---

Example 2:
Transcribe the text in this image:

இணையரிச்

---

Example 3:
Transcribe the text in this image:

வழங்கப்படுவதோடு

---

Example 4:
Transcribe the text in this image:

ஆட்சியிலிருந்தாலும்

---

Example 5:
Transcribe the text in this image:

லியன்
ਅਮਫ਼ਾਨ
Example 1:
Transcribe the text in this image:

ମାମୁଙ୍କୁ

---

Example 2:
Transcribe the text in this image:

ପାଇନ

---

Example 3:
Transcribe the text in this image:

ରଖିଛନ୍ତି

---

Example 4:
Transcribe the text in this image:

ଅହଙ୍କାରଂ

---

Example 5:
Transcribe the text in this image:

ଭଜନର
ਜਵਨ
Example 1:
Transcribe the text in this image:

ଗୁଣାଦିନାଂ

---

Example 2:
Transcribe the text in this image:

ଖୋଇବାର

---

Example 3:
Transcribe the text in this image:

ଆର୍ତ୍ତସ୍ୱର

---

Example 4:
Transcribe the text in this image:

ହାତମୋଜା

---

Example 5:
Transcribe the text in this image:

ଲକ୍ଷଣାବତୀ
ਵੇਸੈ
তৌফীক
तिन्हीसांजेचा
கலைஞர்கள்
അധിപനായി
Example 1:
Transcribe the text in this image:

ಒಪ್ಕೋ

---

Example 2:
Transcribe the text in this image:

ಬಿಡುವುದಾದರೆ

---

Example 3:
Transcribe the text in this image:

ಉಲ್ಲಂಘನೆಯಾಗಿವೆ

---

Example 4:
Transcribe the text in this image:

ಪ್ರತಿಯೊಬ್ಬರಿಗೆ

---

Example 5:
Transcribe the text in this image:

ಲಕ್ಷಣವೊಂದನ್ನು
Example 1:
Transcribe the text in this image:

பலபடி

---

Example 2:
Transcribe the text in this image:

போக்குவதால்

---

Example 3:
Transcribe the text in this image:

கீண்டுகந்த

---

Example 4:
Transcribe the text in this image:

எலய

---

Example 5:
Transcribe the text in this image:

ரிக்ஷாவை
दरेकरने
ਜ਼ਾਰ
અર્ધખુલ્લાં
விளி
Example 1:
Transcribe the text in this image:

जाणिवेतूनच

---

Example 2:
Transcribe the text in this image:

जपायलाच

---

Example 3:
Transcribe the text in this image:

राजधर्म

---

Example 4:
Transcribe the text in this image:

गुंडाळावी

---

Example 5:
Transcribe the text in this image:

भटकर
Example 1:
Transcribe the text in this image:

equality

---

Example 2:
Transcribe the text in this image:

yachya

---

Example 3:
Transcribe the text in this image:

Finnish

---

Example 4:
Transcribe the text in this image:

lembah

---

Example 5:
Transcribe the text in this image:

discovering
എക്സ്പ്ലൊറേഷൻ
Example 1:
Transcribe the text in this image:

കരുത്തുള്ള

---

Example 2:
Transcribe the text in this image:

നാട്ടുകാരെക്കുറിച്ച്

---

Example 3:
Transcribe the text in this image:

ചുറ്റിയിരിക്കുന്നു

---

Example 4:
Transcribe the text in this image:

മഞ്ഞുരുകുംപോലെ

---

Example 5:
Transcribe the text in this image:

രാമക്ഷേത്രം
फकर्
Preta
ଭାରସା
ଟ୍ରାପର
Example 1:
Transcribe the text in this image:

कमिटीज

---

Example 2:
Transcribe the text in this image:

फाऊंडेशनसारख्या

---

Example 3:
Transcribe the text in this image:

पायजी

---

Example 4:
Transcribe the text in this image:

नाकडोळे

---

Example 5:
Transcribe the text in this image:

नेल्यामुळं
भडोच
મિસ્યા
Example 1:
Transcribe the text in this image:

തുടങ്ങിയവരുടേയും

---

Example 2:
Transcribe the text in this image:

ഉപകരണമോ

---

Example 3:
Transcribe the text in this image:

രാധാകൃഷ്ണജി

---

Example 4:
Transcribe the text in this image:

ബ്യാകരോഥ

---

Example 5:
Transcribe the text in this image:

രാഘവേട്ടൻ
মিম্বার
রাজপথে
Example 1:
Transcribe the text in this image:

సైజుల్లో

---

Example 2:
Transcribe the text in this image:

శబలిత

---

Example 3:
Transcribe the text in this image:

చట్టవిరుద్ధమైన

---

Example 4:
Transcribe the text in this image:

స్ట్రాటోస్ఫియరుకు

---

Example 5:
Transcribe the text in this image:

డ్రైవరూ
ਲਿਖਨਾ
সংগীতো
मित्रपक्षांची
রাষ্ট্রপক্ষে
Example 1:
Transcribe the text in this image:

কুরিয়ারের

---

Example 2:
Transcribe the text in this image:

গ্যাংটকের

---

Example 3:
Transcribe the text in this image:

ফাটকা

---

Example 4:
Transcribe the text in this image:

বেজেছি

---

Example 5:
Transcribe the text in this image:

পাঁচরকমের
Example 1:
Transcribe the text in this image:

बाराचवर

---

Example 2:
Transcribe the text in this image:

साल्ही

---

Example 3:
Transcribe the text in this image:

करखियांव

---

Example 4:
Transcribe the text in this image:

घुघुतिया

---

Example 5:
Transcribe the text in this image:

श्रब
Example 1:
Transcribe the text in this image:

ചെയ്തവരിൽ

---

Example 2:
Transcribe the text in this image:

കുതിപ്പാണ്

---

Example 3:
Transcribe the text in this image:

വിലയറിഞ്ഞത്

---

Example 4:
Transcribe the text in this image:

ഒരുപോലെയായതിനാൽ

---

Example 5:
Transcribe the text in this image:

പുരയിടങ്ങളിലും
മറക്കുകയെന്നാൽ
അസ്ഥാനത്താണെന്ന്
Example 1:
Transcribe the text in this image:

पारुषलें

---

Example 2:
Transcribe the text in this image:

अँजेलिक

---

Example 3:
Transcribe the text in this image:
★ ★ ★ ★ ★ ★ ★
Problem statement: A complete, exact copy of the material above is the expected answer.

Response box:
---

Example 2:
Transcribe the text in this image:

இணையரிச்

---

Example 3:
Transcribe the text in this image:

வழங்கப்படுவதோடு

---

Example 4:
Transcribe the text in this image:

ஆட்சியிலிருந்தாலும்

---

Example 5:
Transcribe the text in this image:

லியன்
ਅਮਫ਼ਾਨ
Example 1:
Transcribe the text in this image:

ମାମୁଙ୍କୁ

---

Example 2:
Transcribe the text in this image:

ପାଇନ

---

Example 3:
Transcribe the text in this image:

ରଖିଛନ୍ତି

---

Example 4:
Transcribe the text in this image:

ଅହଙ୍କାରଂ

---

Example 5:
Transcribe the text in this image:

ଭଜନର
ਜਵਨ
Example 1:
Transcribe the text in this image:

ଗୁଣାଦିନାଂ

---

Example 2:
Transcribe the text in this image:

ଖୋଇବାର

---

Example 3:
Transcribe the text in this image:

ଆର୍ତ୍ତସ୍ୱର

---

Example 4:
Transcribe the text in this image:

ହାତମୋଜା

---

Example 5:
Transcribe the text in this image:

ଲକ୍ଷଣାବତୀ
ਵੇਸੈ
তৌফীক
तिन्हीसांजेचा
கலைஞர்கள்
അധിപനായി
Example 1:
Transcribe the text in this image:

ಒಪ್ಕೋ

---

Example 2:
Transcribe the text in this image:

ಬಿಡುವುದಾದರೆ

---

Example 3:
Transcribe the text in this image:

ಉಲ್ಲಂಘನೆಯಾಗಿವೆ

---

Example 4:
Transcribe the text in this image:

ಪ್ರತಿಯೊಬ್ಬರಿಗೆ

---

Example 5:
Transcribe the text in this image:

ಲಕ್ಷಣವೊಂದನ್ನು
Example 1:
Transcribe the text in this image:

பலபடி

---

Example 2:
Transcribe the text in this image:

போக்குவதால்

---

Example 3:
Transcribe the text in this image:

கீண்டுகந்த

---

Example 4:
Transcribe the text in this image:

எலய

---

Example 5:
Transcribe the text in this image:

ரிக்ஷாவை
दरेकरने
ਜ਼ਾਰ
અર્ધખુલ્લાં
விளி
Example 1:
Transcribe the text in this image:

जाणिवेतूनच

---

Example 2:
Transcribe the text in this image:

जपायलाच

---

Example 3:
Transcribe the text in this image:

राजधर्म

---

Example 4:
Transcribe the text in this image:

गुंडाळावी

---

Example 5:
Transcribe the text in this image:

भटकर
Example 1:
Transcribe the text in this image:

equality

---

Example 2:
Transcribe the text in this image:

yachya

---

Example 3:
Transcribe the text in this image:

Finnish

---

Example 4:
Transcribe the text in this image:

lembah

---

Example 5:
Transcribe the text in this image:

discovering
എക്സ്പ്ലൊറേഷൻ
Example 1:
Transcribe the text in this image:

കരുത്തുള്ള

---

Example 2:
Transcribe the text in this image:

നാട്ടുകാരെക്കുറിച്ച്

---

Example 3:
Transcribe the text in this image:

ചുറ്റിയിരിക്കുന്നു

---

Example 4:
Transcribe the text in this image:

മഞ്ഞുരുകുംപോലെ

---

Example 5:
Transcribe the text in this image:

രാമക്ഷേത്രം
फकर्
Preta
ଭାରସା
ଟ୍ରାପର
Example 1:
Transcribe the text in this image:

कमिटीज

---

Example 2:
Transcribe the text in this image:

फाऊंडेशनसारख्या

---

Example 3:
Transcribe the text in this image:

पायजी

---

Example 4:
Transcribe the text in this image:

नाकडोळे

---

Example 5:
Transcribe the text in this image:

नेल्यामुळं
भडोच
મિસ્યા
Example 1:
Transcribe the text in this image:

തുടങ്ങിയവരുടേയും

---

Example 2:
Transcribe the text in this image:

ഉപകരണമോ

---

Example 3:
Transcribe the text in this image:

രാധാകൃഷ്ണജി

---

Example 4:
Transcribe the text in this image:

ബ്യാകരോഥ

---

Example 5:
Transcribe the text in this image:

രാഘവേട്ടൻ
মিম্বার
রাজপথে
Example 1:
Transcribe the text in this image:

సైజుల్లో

---

Example 2:
Transcribe the text in this image:

శబలిత

---

Example 3:
Transcribe the text in this image:

చట్టవిరుద్ధమైన

---

Example 4:
Transcribe the text in this image:

స్ట్రాటోస్ఫియరుకు

---

Example 5:
Transcribe the text in this image:

డ్రైవరూ
ਲਿਖਨਾ
সংগীতো
मित्रपक्षांची
রাষ্ট্রপক্ষে
Example 1:
Transcribe the text in this image:

কুরিয়ারের

---

Example 2:
Transcribe the text in this image:

গ্যাংটকের

---

Example 3:
Transcribe the text in this image:

ফাটকা

---

Example 4:
Transcribe the text in this image:

বেজেছি

---

Example 5:
Transcribe the text in this image:

পাঁচরকমের
Example 1:
Transcribe the text in this image:

बाराचवर

---

Example 2:
Transcribe the text in this image:

साल्ही

---

Example 3:
Transcribe the text in this image:

करखियांव

---

Example 4:
Transcribe the text in this image:

घुघुतिया

---

Example 5:
Transcribe the text in this image:

श्रब
Example 1:
Transcribe the text in this image:

ചെയ്തവരിൽ

---

Example 2:
Transcribe the text in this image:

കുതിപ്പാണ്

---

Example 3:
Transcribe the text in this image:

വിലയറിഞ്ഞത്

---

Example 4:
Transcribe the text in this image:

ഒരുപോലെയായതിനാൽ

---

Example 5:
Transcribe the text in this image:

പുരയിടങ്ങളിലും
മറക്കുകയെന്നാൽ
അസ്ഥാനത്താണെന്ന്
Example 1:
Transcribe the text in this image:

पारुषलें

---

Example 2:
Transcribe the text in this image:

अँजेलिक

---

Example 3:
Transcribe the text in this image:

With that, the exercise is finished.